"Avec l’accord emploi, un chef d’entreprise aura moins peur de lancer des projets", selon Etienne Bernard

Anne-Sophie Bellaiche ,

Publié le

Le président du comité TPE-PME-ETI du MEDEF explique à l’Usine Nouvelle sa lecture de l’accord emploi négocié le 11 janvier. Pour Etienne Bernard, par ailleurs PDG de Bernard Controls (une PME internationale dans l’électrotechnique), ce texte va participer à réduire la crainte d’embaucher. Après la création de l’impôt Compétitivité emploi, il marque une nouvelle direction prise par la France qui va donner aux chefs d’entreprises l’envie d’avancer.

Avec l’accord emploi, un chef d’entreprise aura moins peur de lancer des projets, selon Etienne Bernard © DR

L'Usine Nouvelle - Quelle est votre lecture de l’accord emploi négocié par les partenaires sociaux le 11 janvier ?

Etienne Bernard - C’est un accord susceptible de changer  la donne. Il va participer notamment à effacer la crainte d’embaucher. Les accords de maintien dans l’emploi qui ont permis à mes collègues allemands de passer la dernière crise sont sécurisés. Le recours au chômage partiel sera simplifié. Enfin le plus révolutionnaire de l’accord se trouve dans l’article 20 sur les plans de sauvegarde de l’emploi et les licenciements économiques. Ce sont des dispositions que nous appelons de nos vœux depuis des années. Nous devions faire face à une gestion extrêmement complexe de ces licenciements avec des complications et des incertitudes considérables sur les entreprises. Aujourd’hui, un chef d’entreprise pourra lancer des projets et embaucher sans se dire si ça tourne mal, je vais mettre l’entreprise au tapis.

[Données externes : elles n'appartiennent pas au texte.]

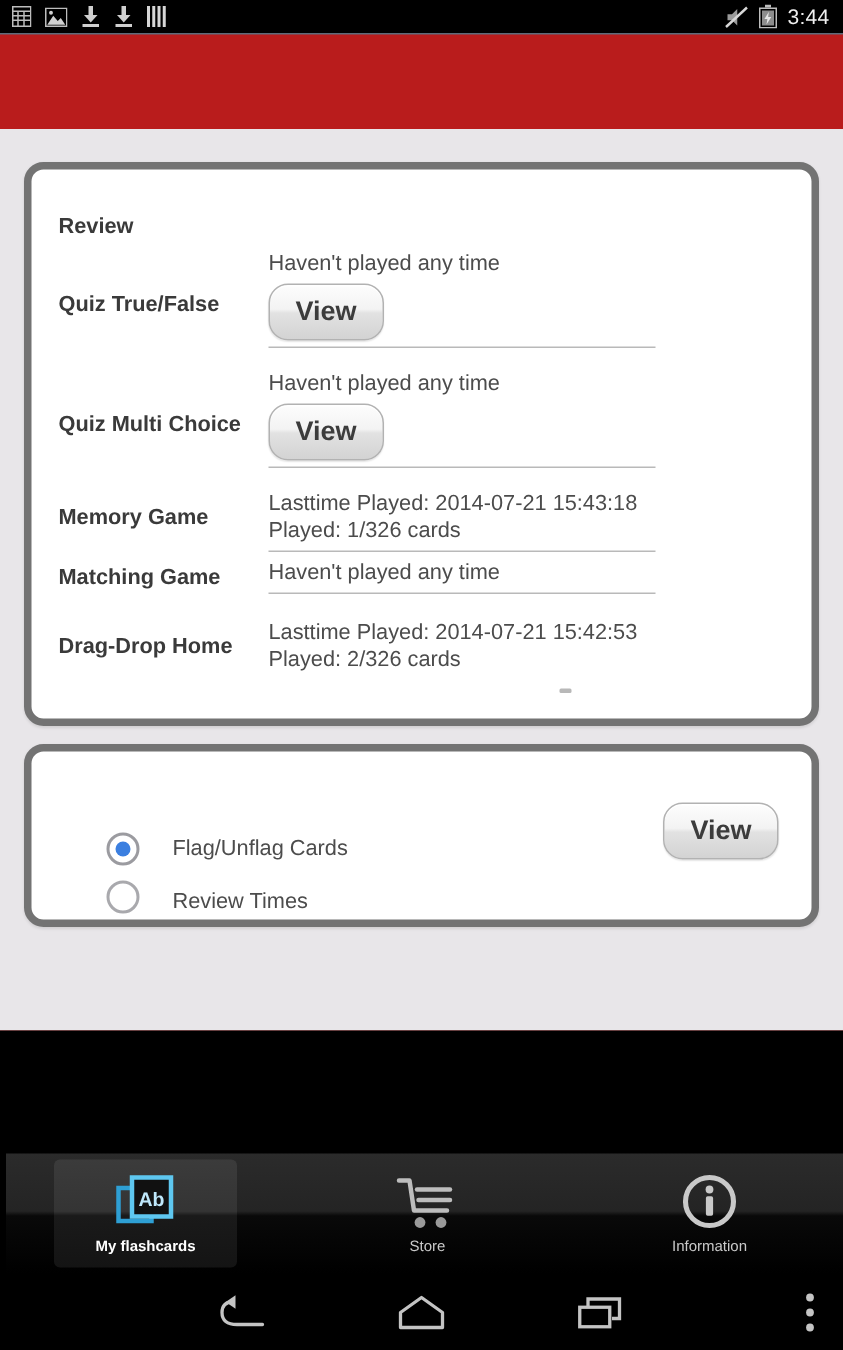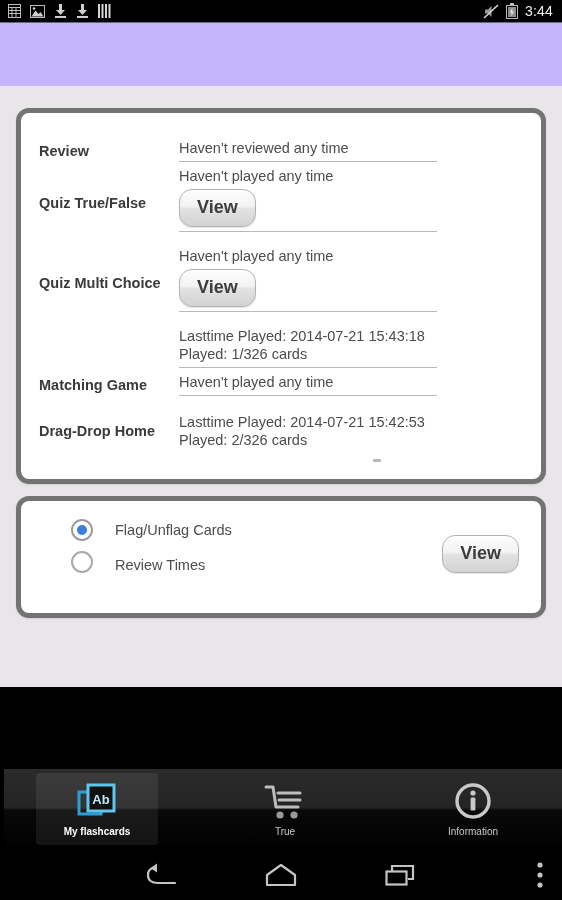--- a/index.html
+++ b/index.html
@@ -13,7 +13,7 @@
     height: 900px;
     overflow: hidden;
     font-family: "Liberation Sans", sans-serif;
-    background: #c4b5fd;
+    background: #b91c1c;
   }
 
   

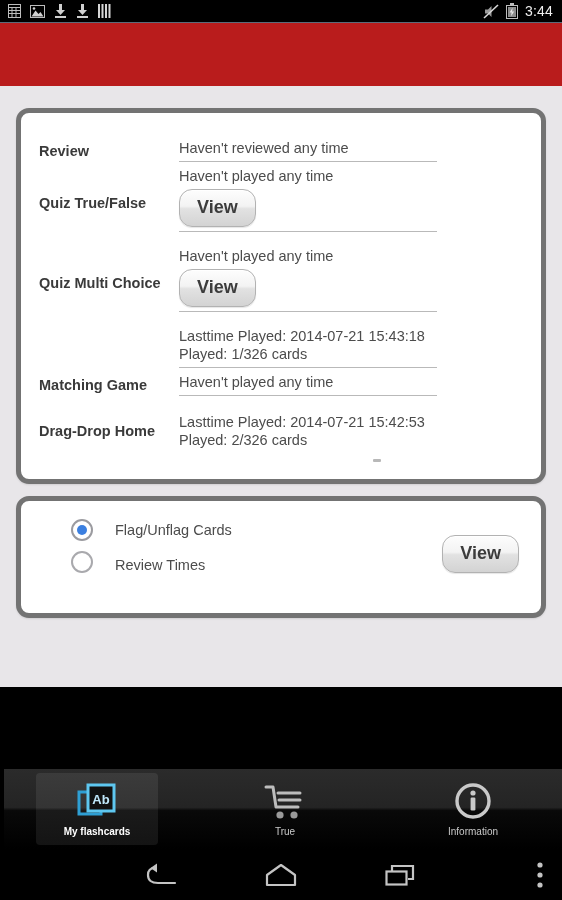--- a/index.html
+++ b/index.html
@@ -312,9 +312,6 @@
 
       <div class="prow" style="top:24px;height:44px;">
         <div class="rlabel" style="top:6px;">Review</div>
-        <div class="rvalwrap" style="top:2px;">
-          <div class="rtext">Haven't reviewed any time</div>
-        </div>
       </div>
 
       <div class="prow" style="top:52px;height:80px;">

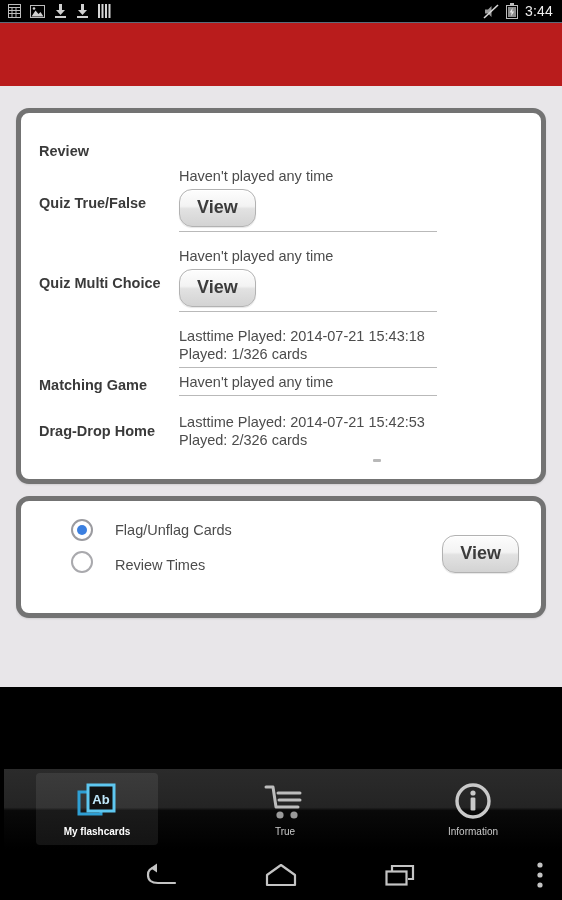--- a/index.html
+++ b/index.html
@@ -331,6 +331,7 @@
       </div>
 
       <div class="prow" style="top:212px;height:46px;">
+        <div class="rlabel" style="top:12px;">Memory Game</div>
         <div class="rvalwrap" style="top:2px;">
           <div class="rtext">Lasttime Played: 2014-07-21 15:43:18</div>
           <div class="rtext">Played: 1/326 cards</div>

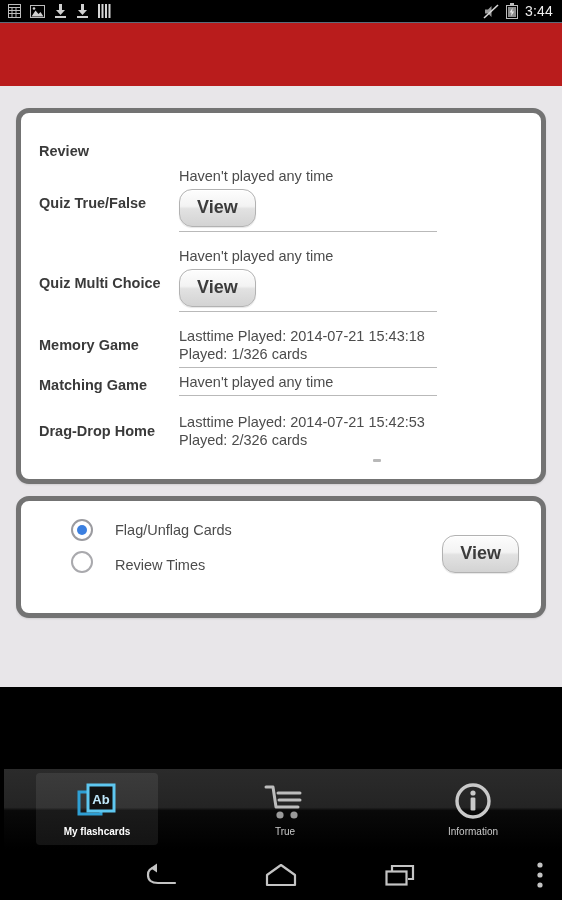--- a/index.html
+++ b/index.html
@@ -173,6 +173,7 @@
     display: flex;
     align-items: center;
     cursor: pointer;
+    margin-top: 36px;
   }
   .radio-outer {
     width: 22px; height: 22px;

Certains pensent que c’est un accord plutôt adapté aux problématiques des grandes entreprises, qu’en pensez-vous ?

Il concerne toutes les entreprises. Les trois éléments que je vous ai donnés concernent pleinement les PME. Un délai de recours sur les licenciements qui passe de 5 ans à un an, cela parle à tout le monde. C’est l’un des éléments fort de déjudiciarisation présents dans l’accord qui peuvent faire reculer la peur de l’embauche dans les TPE-PME, avec l’introduction de mécanismes qui facilitent la conciliation, introduisent des barèmes de dommages et intérêts à cette étape et réduisent l’incertitude juridique. J’ajouterais enfin le fait de pouvoir mettre dans les critères de licenciements la notion de compétence professionnelle. C’est très important pour les petites entreprises qui n’ont pas énormément de monde à licencier. Il peut arriver que le dernier arrivé ait une compétence vitale pour le développement ou le repositionnement de l’entreprise. Que l’employeur puisse choisir les salariés qu’il garde est très novateur.  Dans cet accord, il n’y a guère que les dispositions sur la mobilité interne qui concernent plutôt les grandes entreprises qui sont multi-sites.

Deux syndicats importants n’ont pas signé l’accord, n’y-a-t-il pas eu un déficit sur le volet sécurité des salariés qui aurait pu les rassurer et les amener au compromis ?

En réalité, il semble que la CGT n’aurait signé aucun texte qui comporte ces dispositions sur l’assouplissement du licenciement ou des PSE, que je considère comme des avancées. Je préfère voir le dialogue qui s’est instauré dans mon entreprise. Ce matin à l’atelier, j’ai discuté avec l’un de mes délégués du personnel. Il m’a lui-même dit qu’il considérait indispensable le fait de pouvoir passer des accords de type Maintien dans l’emploi pour revoir temporairement les conditions de rémunération si c’est pour préserver l’entreprise. Il est dommage que FO n’ait pas signé mais leur problème semble plus être celui de la défense des emplois publics que de ceux du privé. En réalité, il y a aussi d’importantes avancées pour les salariés comme le partage de l’information économiques, qui existaient déjà partiellement dans de nombreuses entreprises, ou la généralisation de la complémentaire santé.

Quel va être l’impact concret de cet accord ?

Peu de personnes, même parmi les chefs d’entreprises ont encore lu l’accord et ils n’ont pas eu le temps de se pencher sur les détails d’un texte très complet. Il va falloir l’expliquer et montrer qu’il comporte des éléments très concrets qui les concernent. Mais après le Crédit impôt compétitivité, cet accord renforce le sentiment que la France opère un changement de direction. Cela va donner aux chefs d’entreprises l’envie d’avancer. C’est un cercle vertueux qui se met en place pour peu que l’on ne fasse pas des procès d’intention au patronat et qu’on joue de part et d’autre la carte de la confiance.